Any relationships in the film are purely sexual and little more and, although there’s supposed to be more than a spark between Lawrence and Edgerton’s agent, it just isn’t there. There’s little in the way of chemistry, but that’s partly because of the demands of her character and she’s really good in the role. It’s a classic example of a star turn, almost in an old-fashioned Hollywood way, impressively mature considering her breakthrough role was just eight years ago in Winter’s Bone. That impassive face, says much more than you would expect and her physical agonies mean you buy into her character even more.

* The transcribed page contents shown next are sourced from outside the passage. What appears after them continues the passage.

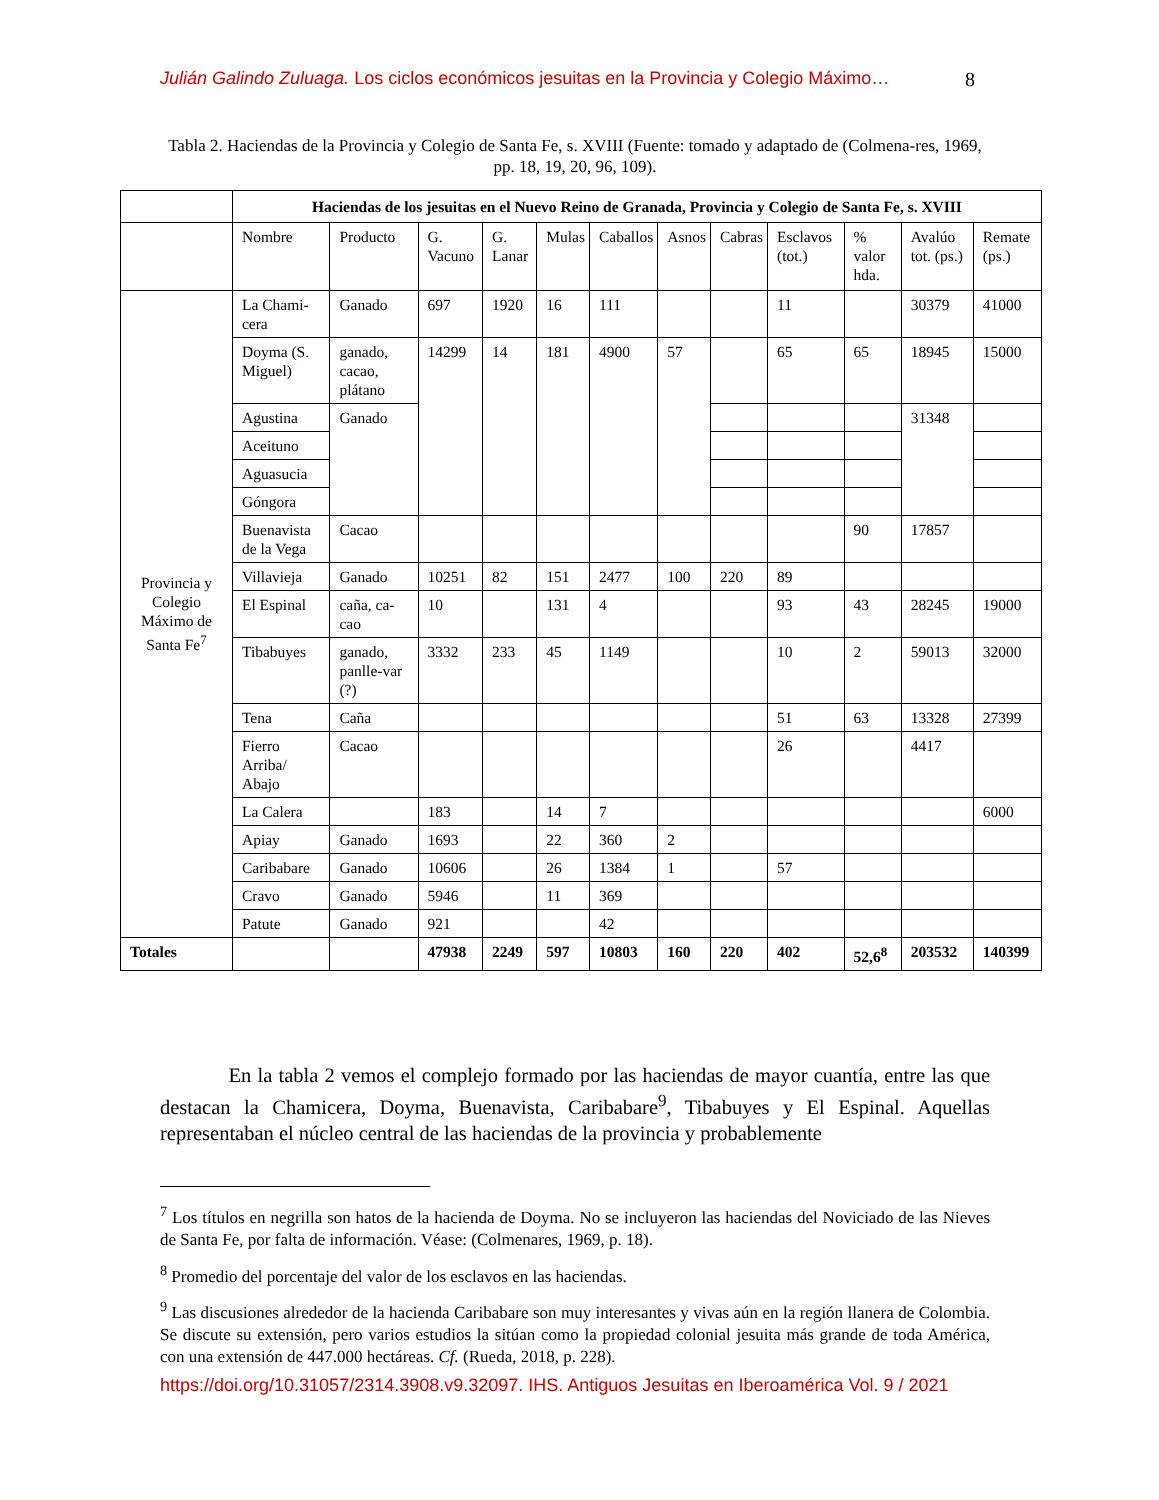Julián Galindo Zuluaga. Los ciclos económicos jesuitas en la Provincia y Colegio Máximo… 8
Tabla 2. Haciendas de la Provincia y Colegio de Santa Fe, s. XVIII (Fuente: tomado y adaptado de (Colmena-res, 1969, pp. 18, 19, 20, 96, 109).
| | Haciendas de los jesuitas en el Nuevo Reino de Granada, Provincia y Colegio de Santa Fe, s. XVIII | | | | | | | | | | | |
| | Nombre | Producto | G. Vacuno | G. Lanar | Mulas | Caballos | Asnos | Cabras | Esclavos (tot.) | % valor hda. | Avalúo tot. (ps.) | Remate (ps.) |
| Provincia y Colegio Máximo de Santa Fe<sup>7</sup> | La Chami-cera | Ganado | 697 | 1920 | 16 | 111 | | | 11 | | 30379 | 41000 |
| | Doyma (S. Miguel) | ganado, cacao, plátano | 14299 | 14 | 181 | 4900 | 57 | | 65 | 65 | 18945 | 15000 |
| | Agustina | Ganado | | | | | | | | | 31348 | |
| | Aceituno | | | | | | | | | | | |
| | Aguasucia | | | | | | | | | | | |
| | Góngora | | | | | | | | | | | |
| | Buenavista de la Vega | Cacao | | | | | | | | 90 | 17857 | |
| | Villavieja | Ganado | 10251 | 82 | 151 | 2477 | 100 | 220 | 89 | | | |
| | El Espinal | caña, ca-cao | 10 | | 131 | 4 | | | 93 | 43 | 28245 | 19000 |
| | Tibabuyes | ganado, panlle-var (?) | 3332 | 233 | 45 | 1149 | | | 10 | 2 | 59013 | 32000 |
| | Tena | Caña | | | | | | | 51 | 63 | 13328 | 27399 |
| | Fierro Arriba/ Abajo | Cacao | | | | | | | 26 | | 4417 | |
| | La Calera | | 183 | | 14 | 7 | | | | | | 6000 |
| | Apiay | Ganado | 1693 | | 22 | 360 | 2 | | | | | |
| | Caribabare | Ganado | 10606 | | 26 | 1384 | 1 | | 57 | | | |
| | Cravo | Ganado | 5946 | | 11 | 369 | | | | | | |
| | Patute | Ganado | 921 | | | 42 | | | | | | |
| Totales | | | 47938 | 2249 | 597 | 10803 | 160 | 220 | 402 | 52,6<sup>8</sup> | 203532 | 140399 |
En la tabla 2 vemos el complejo formado por las haciendas de mayor cuantía, entre las que destacan la Chamicera, Doyma, Buenavista, Caribabare<sup>9</sup>, Tibabuyes y El Espinal. Aquellas representaban el núcleo central de las haciendas de la provincia y probablemente
<sup>7</sup> Los títulos en negrilla son hatos de la hacienda de Doyma. No se incluyeron las haciendas del Noviciado de las Nieves de Santa Fe, por falta de información. Véase: (Colmenares, 1969, p. 18).
<sup>8</sup> Promedio del porcentaje del valor de los esclavos en las haciendas.
<sup>9</sup> Las discusiones alrededor de la hacienda Caribabare son muy interesantes y vivas aún en la región llanera de Colombia. Se discute su extensión, pero varios estudios la sitúan como la propiedad colonial jesuita más grande de toda América, con una extensión de 447.000 hectáreas. Cf. (Rueda, 2018, p. 228).
https://doi.org/10.31057/2314.3908.v9.32097. IHS. Antiguos Jesuitas en Iberoamérica Vol. 9 / 2021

That Red Sparrow is bloody and violent isn’t too much of an issue, but its length certainly is. It just doesn’t need 2 hours 20 minutes to tell its story, which means the plot is padded out with unnecessary dialogue. Lawrence aside, the classy cast is put to reasonably good use, although Edgerton isn’t exactly stretched as her love interest. Jeremy Irons and Charlotte Rampling could play their parts happily in their sleep with one hand tied behind their back, which leaves it to Schoenaerts to provide any complexity as the smooth party man who takes more an interest in his niece than is perhaps healthy. Except you can never escape his startling resemblance to Putin!
For Jennifer Lawrence fans, this reinforces her transition from the likes of The Hunger Games to more adult fare. As a spy thriller, it’s not always an easy watch, it’s far too long but it looks good and delivers a powerful central performance. Despite what this sparrow was trained to do, the result is more of a curate’s egg.